*Tarefa 1*
No trecho citado, qual título Paulo VI propôs para justificar que a Igreja se dirija a todos os homens de boa vontade?

*Trecho citado*
━━━━━━━━

As sucessivas encíclicas "sociais" foram publicadas principalmente por ocasião de aniversários: quarenta anos depois (Quadragesimo anno), oitenta anos depois (Octogesima adveniens), cem anos depois (Centesimus annus) ... A prerrogativa das encíclicas a partir de João XXIII é que às vezes dirigem-se não só aos cristãos, mas - para recordar dois termos de matriz bíblica que entraram no léxico da Igreja graças àquele Papa - a todos os "homens de boa vontade", em vista de um esforço comum para decifrar "os sinais dos tempos".

Depois de João XXIII, Paulo VI se questionou sobre o problema do título em virtude do qual a Igreja pode pensar em se dirigir a todos os homens de boa vontade. E ofereceu uma resposta ambiciosa: pode falar como "especialista em humanidade". Nessa perspectiva, deixa de se contrapor frontalmente ao mundo, como de fato acontecia desde os primeiros sinais da Modernidade, mas se insere plenamente em seu movimento, na esperança de dirigi-lo sem se contrapor a priori a ele.

━━━━━━━━

*Material do exercício*
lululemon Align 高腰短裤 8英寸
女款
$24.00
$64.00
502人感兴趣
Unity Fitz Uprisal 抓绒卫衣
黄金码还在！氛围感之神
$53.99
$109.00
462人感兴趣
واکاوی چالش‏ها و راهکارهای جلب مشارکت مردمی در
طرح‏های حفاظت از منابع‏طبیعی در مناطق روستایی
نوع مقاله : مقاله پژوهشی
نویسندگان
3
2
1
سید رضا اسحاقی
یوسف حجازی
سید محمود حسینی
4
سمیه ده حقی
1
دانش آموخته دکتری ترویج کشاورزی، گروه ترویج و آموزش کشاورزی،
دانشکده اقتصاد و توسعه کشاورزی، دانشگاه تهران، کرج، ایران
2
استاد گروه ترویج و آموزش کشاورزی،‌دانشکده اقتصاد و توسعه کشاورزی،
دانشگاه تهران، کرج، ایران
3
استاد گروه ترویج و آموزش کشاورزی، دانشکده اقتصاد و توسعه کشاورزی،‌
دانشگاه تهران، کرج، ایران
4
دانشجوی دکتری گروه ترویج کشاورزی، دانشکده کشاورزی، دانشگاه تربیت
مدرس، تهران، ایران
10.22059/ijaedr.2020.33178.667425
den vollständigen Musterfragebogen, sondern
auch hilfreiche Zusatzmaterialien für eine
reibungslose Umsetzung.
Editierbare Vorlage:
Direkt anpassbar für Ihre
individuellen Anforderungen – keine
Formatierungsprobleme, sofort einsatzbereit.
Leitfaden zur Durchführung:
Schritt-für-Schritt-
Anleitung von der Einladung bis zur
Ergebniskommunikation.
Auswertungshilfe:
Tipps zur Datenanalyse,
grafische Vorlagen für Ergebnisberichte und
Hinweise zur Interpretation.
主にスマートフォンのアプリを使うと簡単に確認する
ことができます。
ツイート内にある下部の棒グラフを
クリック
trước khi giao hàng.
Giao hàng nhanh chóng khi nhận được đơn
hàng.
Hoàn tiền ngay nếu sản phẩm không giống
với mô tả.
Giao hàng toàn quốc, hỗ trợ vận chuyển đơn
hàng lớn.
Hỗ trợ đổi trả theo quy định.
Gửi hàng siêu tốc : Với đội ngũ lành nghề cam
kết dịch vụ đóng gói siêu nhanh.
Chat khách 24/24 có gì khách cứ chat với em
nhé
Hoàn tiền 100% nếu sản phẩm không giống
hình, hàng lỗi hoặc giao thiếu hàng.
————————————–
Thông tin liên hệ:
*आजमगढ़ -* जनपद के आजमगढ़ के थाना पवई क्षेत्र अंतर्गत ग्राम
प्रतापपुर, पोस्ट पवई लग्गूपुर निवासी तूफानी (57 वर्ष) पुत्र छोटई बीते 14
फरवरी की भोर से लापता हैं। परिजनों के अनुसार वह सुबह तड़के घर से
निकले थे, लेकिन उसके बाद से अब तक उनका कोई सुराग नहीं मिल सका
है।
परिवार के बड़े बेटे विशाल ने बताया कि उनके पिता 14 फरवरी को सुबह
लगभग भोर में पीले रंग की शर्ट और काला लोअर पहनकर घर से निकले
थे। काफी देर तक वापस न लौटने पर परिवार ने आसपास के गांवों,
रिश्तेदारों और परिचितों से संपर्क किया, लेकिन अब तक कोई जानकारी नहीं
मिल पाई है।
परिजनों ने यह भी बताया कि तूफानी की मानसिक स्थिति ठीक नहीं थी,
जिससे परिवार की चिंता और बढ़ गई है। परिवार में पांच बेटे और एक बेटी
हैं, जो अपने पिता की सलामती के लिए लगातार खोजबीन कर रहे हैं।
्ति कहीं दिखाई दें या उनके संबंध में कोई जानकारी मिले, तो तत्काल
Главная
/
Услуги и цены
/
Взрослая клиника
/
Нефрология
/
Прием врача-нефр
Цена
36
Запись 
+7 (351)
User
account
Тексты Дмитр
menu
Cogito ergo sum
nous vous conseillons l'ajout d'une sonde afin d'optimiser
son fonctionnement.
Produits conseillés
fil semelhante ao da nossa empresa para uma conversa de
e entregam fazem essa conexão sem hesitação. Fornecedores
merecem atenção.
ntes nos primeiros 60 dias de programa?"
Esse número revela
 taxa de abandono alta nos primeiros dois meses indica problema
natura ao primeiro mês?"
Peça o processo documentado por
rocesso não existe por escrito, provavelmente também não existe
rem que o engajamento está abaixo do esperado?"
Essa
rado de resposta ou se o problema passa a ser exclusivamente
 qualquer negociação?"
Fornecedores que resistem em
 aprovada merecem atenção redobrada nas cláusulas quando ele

━━━━━━━━

*Tarefa 2*
Transcreva sem alterações os registros do começo até a linha que contém "Hinweise zur Interpretation.", incluindo a primeira e a última linha.

*Solução do exercício 1*
O de "especialista em humanidade".

*Solução do exercício 2*
lululemon Align 高腰短裤 8英寸
女款
$24.00
$64.00
502人感兴趣
Unity Fitz Uprisal 抓绒卫衣
黄金码还在！氛围感之神
$53.99
$109.00
462人感兴趣
واکاوی چالش‏ها و راهکارهای جلب مشارکت مردمی در
طرح‏های حفاظت از منابع‏طبیعی در مناطق روستایی
نوع مقاله : مقاله پژوهشی
نویسندگان
3
2
1
سید رضا اسحاقی
یوسف حجازی
سید محمود حسینی
4
سمیه ده حقی
1
دانش آموخته دکتری ترویج کشاورزی، گروه ترویج و آموزش کشاورزی،
دانشکده اقتصاد و توسعه کشاورزی، دانشگاه تهران، کرج، ایران
2
استاد گروه ترویج و آموزش کشاورزی،‌دانشکده اقتصاد و توسعه کشاورزی،
دانشگاه تهران، کرج، ایران
3
استاد گروه ترویج و آموزش کشاورزی، دانشکده اقتصاد و توسعه کشاورزی،‌
دانشگاه تهران، کرج، ایران
4
دانشجوی دکتری گروه ترویج کشاورزی، دانشکده کشاورزی، دانشگاه تربیت
مدرس، تهران، ایران
10.22059/ijaedr.2020.33178.667425
den vollständigen Musterfragebogen, sondern
auch hilfreiche Zusatzmaterialien für eine
reibungslose Umsetzung.
Editierbare Vorlage:
Direkt anpassbar für Ihre
individuellen Anforderungen – keine
Formatierungsprobleme, sofort einsatzbereit.
Leitfaden zur Durchführung:
Schritt-für-Schritt-
Anleitung von der Einladung bis zur
Ergebniskommunikation.
Auswertungshilfe:
Tipps zur Datenanalyse,
grafische Vorlagen für Ergebnisberichte und
Hinweise zur Interpretation.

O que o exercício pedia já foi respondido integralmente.